**WHAT THE TASK REQUIRES**
Please reproduce word for word the lines that begin with the line containing "rer samt muligheden" and end with the line containing "r, men med en beliggenhed på Amagerbrogade.", including both of those lines, and output nothing else.

**RECORDS PROVIDED**
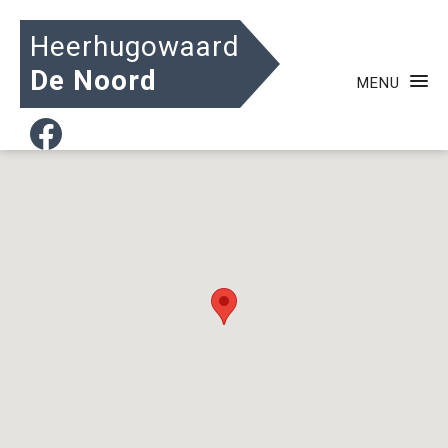
Heerhugowaard
De Noord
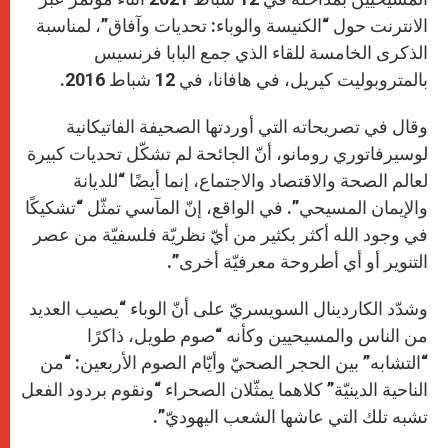
الانترنت حول “الكنيسة والوباء: تحديات وآفاق”، لمناسبة
الذكرى الخامسة للقاء الذي جمع البابا فرنسيس
بالمتروبوليت كيريل، في هافانا، في 12 شباط 2016.
وقال في تصريحاته التي أوردتها الصحيفة الفاتيكانية
لوسيرفاتوري رومانو، أنّ الجائحة لم تشكّل تحديات كبيرة
لعالم الصحة والاقتصاد والاجتماع، إنما أيضًا “للديانة
والإيمان المسيحي”. في الواقع، إنّ المآسي تمثّل “تشكيكًا
في وجود الله أكثر بكثير من أيّ نظريّة فلسفيّة من عصر
التنوير أو أي أطروحة معرفيّة أخرى”.
وشدّد الكاردينال السويسريّ على أنّ الوباء “يصيب العديد
من الناس والمسيحيين وكأنه “صوم طويل، ذاكرًا
“التشابه” بين الحجر الصحيّ وأيّام الصوم الأربعين: “من
الناحية الدينيّة” كلاهما يمثّلان الصحراء “ونقوم بردود الفعل
تشبه تلك التي عاشها الشعب اليهوديّ”.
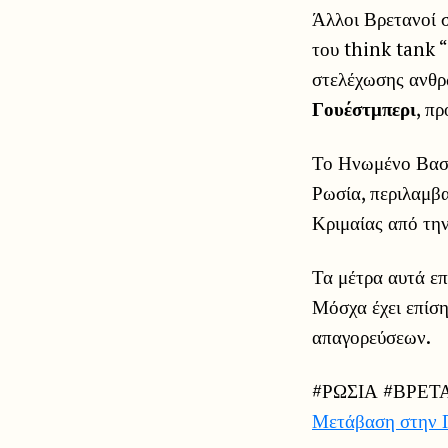
Άλλοι Βρετανοί σ
του think ⁠tank 
στελέχωσης ανθ
Γουέστμπερι
, π
Το Ηνωμένο Βασίλ
Ρωσία, περιλαμβ
Κριμαίας από τη
Τα μέτρα αυτά ε
Μόσχα έχει επίση
απαγορεύσεων.
#ΡΩΣΙΑ #ΒΡΕΤΑ
Μετάβαση στην 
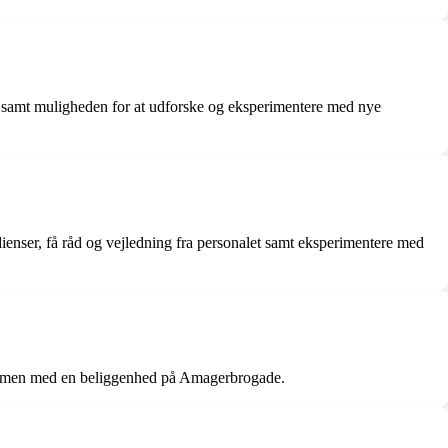
rer samt muligheden for at udforske og eksperimentere med nye
enser, få råd og vejledning fra personalet samt eksperimentere med
r, men med en beliggenhed på Amagerbrogade.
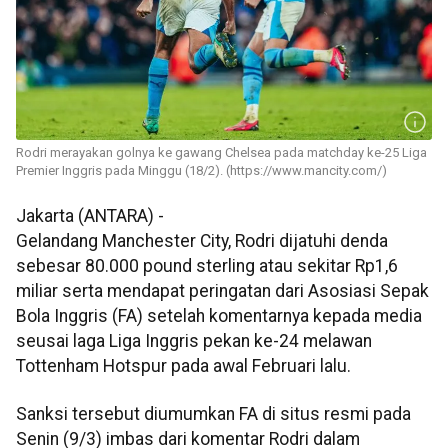
Rodri merayakan golnya ke gawang Chelsea pada matchday ke-25 Liga
Premier Inggris pada Minggu (18/2). (https://www.mancity.com/)
Jakarta (ANTARA) -
Gelandang Manchester City, Rodri dijatuhi denda
sebesar 80.000 pound sterling atau sekitar Rp1,6
miliar serta mendapat peringatan dari Asosiasi Sepak
Bola Inggris (FA) setelah komentarnya kepada media
seusai laga Liga Inggris pekan ke-24 melawan
Tottenham Hotspur pada awal Februari lalu.
Sanksi tersebut diumumkan FA di situs resmi pada
Senin (9/3) imbas dari komentar Rodri dalam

**ANSWER TO THE PROBLEM**
rer samt muligheden for at udforske og eksperimentere med nye
enser, få råd og vejledning fra personalet samt eksperimentere med
r, men med en beliggenhed på Amagerbrogade.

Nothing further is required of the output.